“Over the Chicago Skyline” by Jayne King
20’’ by 7’’ by 7’’
Porcelain and Glazes
$3800
My work encourages conversations about the malleable nature of memory, haunted and holy spaces, and the chain of living connection through a reconsideration of heirloom porcelain objects. At the heart of my artistic impulse is a series of large hand-painted porcelain pots inspired by functional historical forms, such as amphorae and canopic jars, that I refer to as my “memory vessels”. Their surfaces explore the fundamental desire to safeguard personal narrative and nostalgia, the history of ceramic objects as vessels for storage and preservation, and the ways in which Jewish tradition informs how I’ve come to understand my relationship to my family’s past and my consequential present. These vessels exalt the unseeable things underfoot and consider the intersecting relationships between social invisibility, utilitarian craft history, and the geological mechanisms that both govern and record activity on earth. My work references and manipulates the history of porcelain as a signifier of both elevated economic status and humble domestic material in an experimental exploration of narrative memory, ecological processes as metaphor, and the relationship between the natural world and the intuitive feelings it can provoke.

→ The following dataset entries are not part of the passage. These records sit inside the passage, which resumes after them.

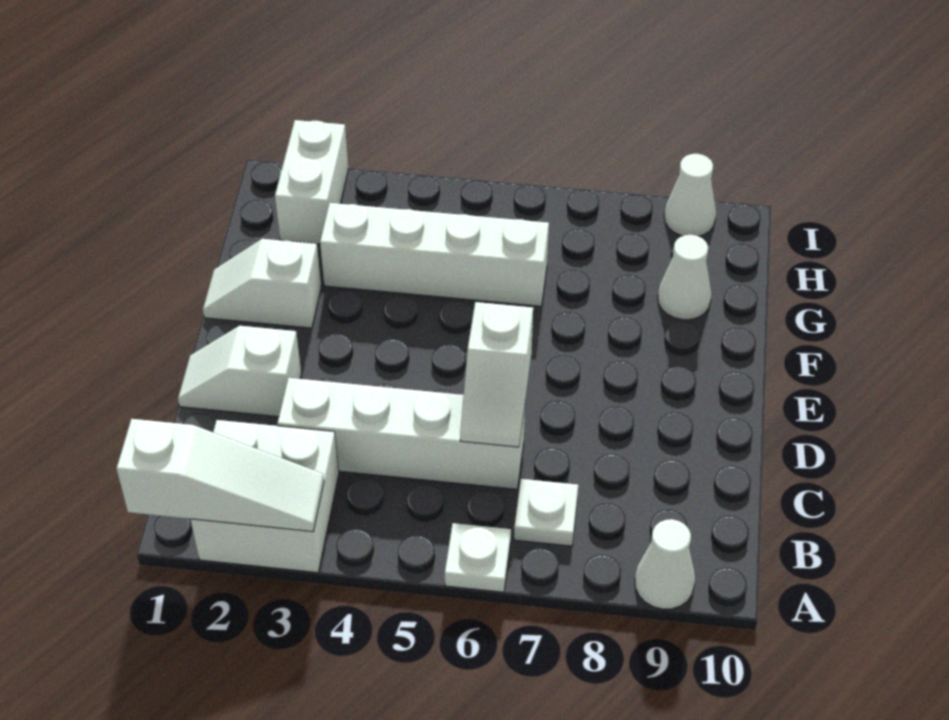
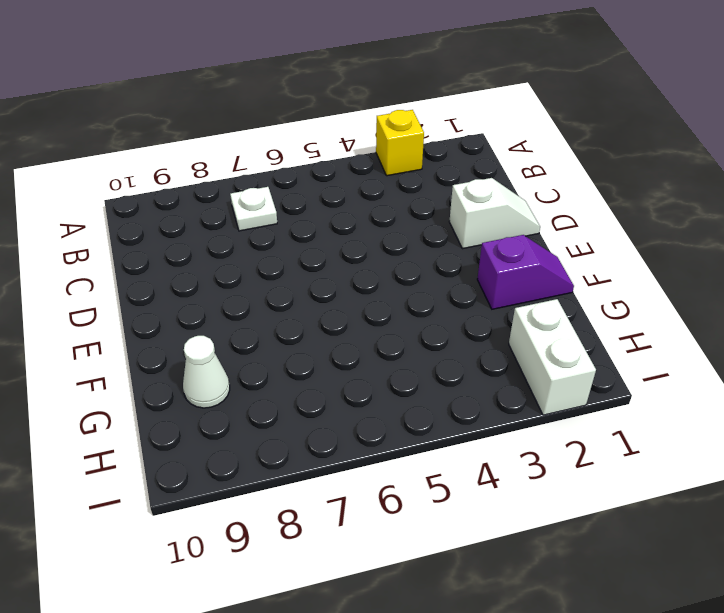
yellow 1x1 brick [376,110,424,176] -> white 2x2 brick [191,420,339,573]
purple 1x2 slope [477,235,574,309] -> white 1x2 slope [203,239,321,328]
none -> white 1x1 plate [445,523,511,592]
none -> white 1x1 cone [635,519,695,609]
none -> white 1x4 brick [277,378,525,489]

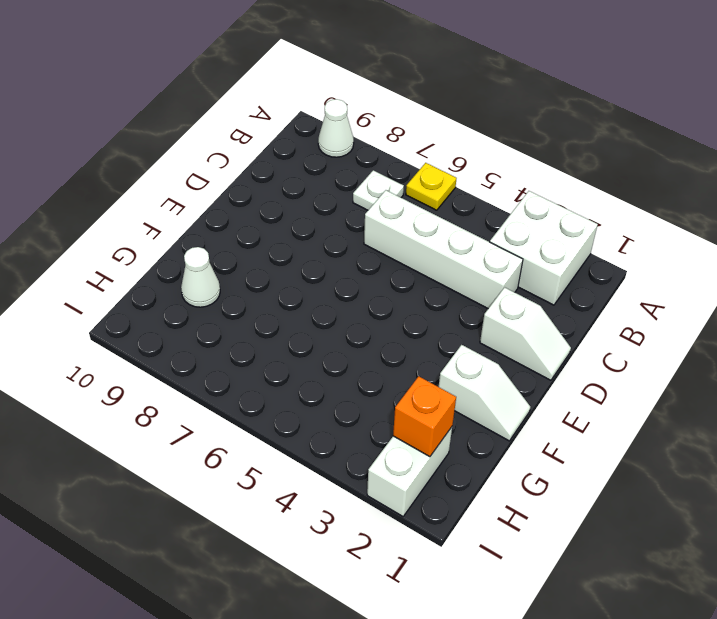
yellow 1x1 plate [406,163,457,210] -> white 1x1 plate [445,523,511,592]
orange 1x1 brick [393,376,456,457] -> none
none -> white 1x4 brick [320,203,549,306]
none -> white 1x1 cone [664,154,716,236]
none -> white 1x3 slope [117,419,324,532]

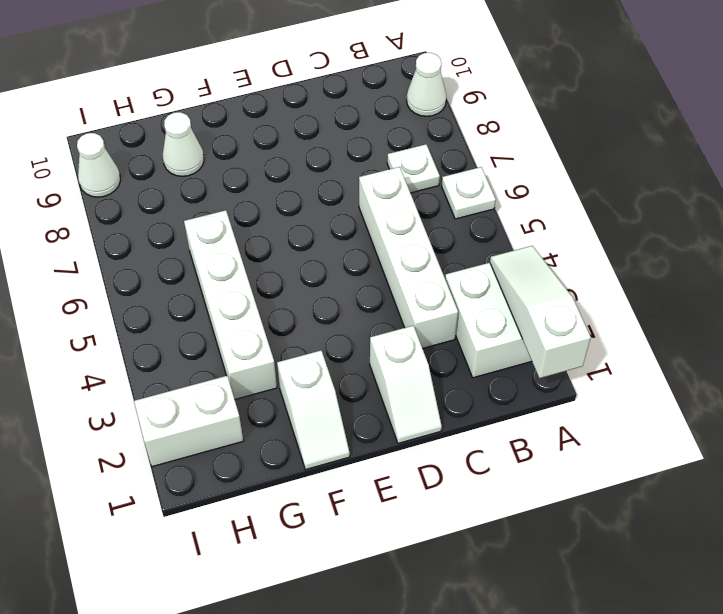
none -> white 1x2 slope [460,302,533,447]

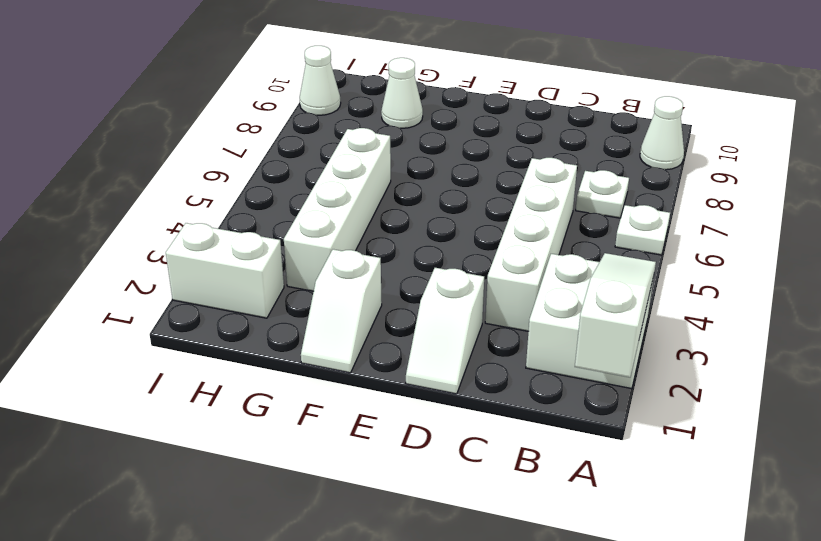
none -> white 1x2 slope [460,302,533,447]

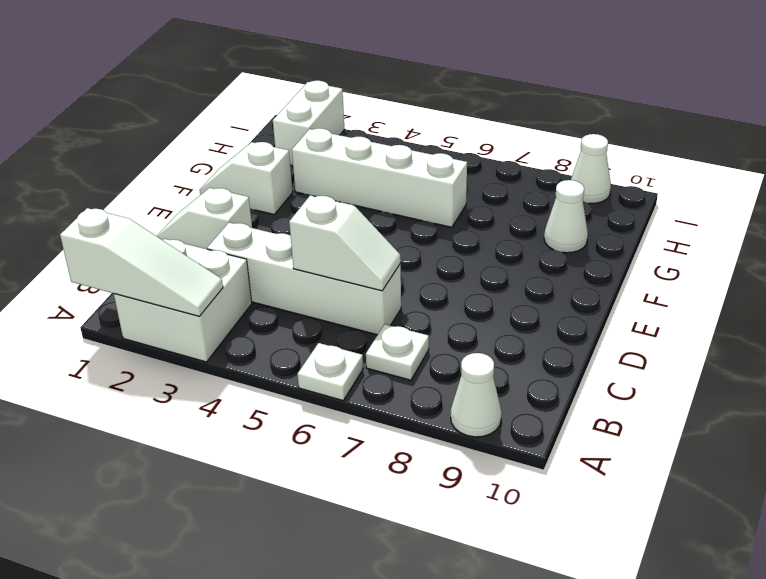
white 1x2 slope [289,195,400,291] -> white 1x2 slope turned to [460,302,533,447]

I’m especially fascinated by the concept of heritage and its many forms, including not only special objects, but one's body and circumstances as well. These vessels are the culmination of a period of research focused on the "peat archive", a term referring to the strata of decomposed plant matter layers that form the foundation of bog ecosystems, where acidic conditions preserve the bodies of mammals and ancient artifacts. The pieces compare the dual ecological phenomena of decomposition and natural preservation with the archival, but ultimately degenerative, nature of human memory.